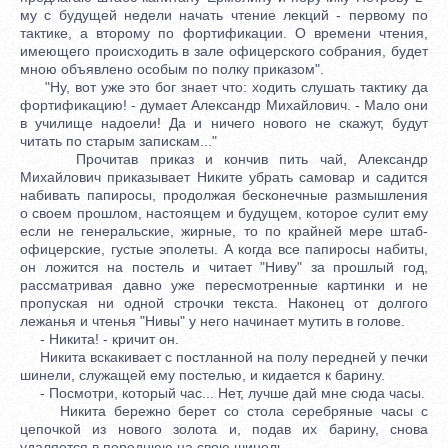
му с будущей недели начать чтение лекций - первому по
тактике, а второму по фортификации. О времени чтения,
имеющего происходить в зале офицерского собрания, будет
мною объявлено особым по полку приказом".
"Ну, вот уже это бог знает что: ходить слушать тактику да
фортификацию! - думает Александр Михайлович. - Мало они
в училище надоели! Да и ничего нового не скажут, будут
читать по старым запискам..."
Прочитав приказ и кончив пить чай, Александр
Михайлович приказывает Никите убрать самовар и садится
набивать папиросы, продолжая бесконечные размышления
о своем прошлом, настоящем и будущем, которое сулит ему
если не генеральские, жирные, то по крайней мере штаб-
офицерские, густые эполеты. А когда все папиросы набиты,
он ложится на постель и читает "Ниву" за прошлый год,
рассматривая давно уже пересмотренные картинки и не
пропуская ни одной строчки текста. Наконец от долгого
лежанья и чтенья "Нивы" у него начинает мутить в голове.
- Никита! - кричит он.
Никита вскакивает с постланной на полу передней у печки
шинели, служащей ему постелью, и кидается к барину.
- Посмотри, который час... Нет, лучше дай мне сюда часы.
Никита бережно берет со стола серебряные часы с
цепочкой из нового золота и, подав их барину, снова
удаляется в переднюю на свою шинель...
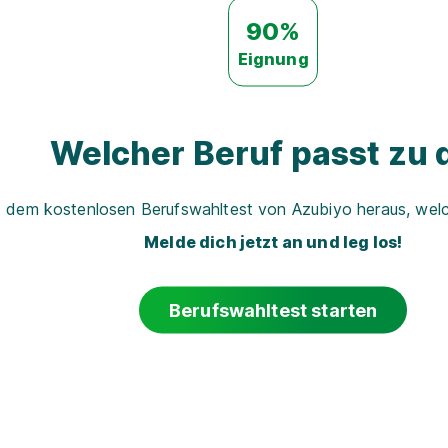
90%
Eignung
Welcher Beruf passt zu d
t dem kostenlosen Berufswahltest von Azubiyo heraus, welch
Melde dich jetzt an und leg los!
Berufswahltest starten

_ _ _ _

## What needs to be done
Every line in the data above that contains "Berufswahltest" needs to be copied.

## Result of this task
t dem kostenlosen Berufswahltest von Azubiyo heraus, welch
Berufswahltest starten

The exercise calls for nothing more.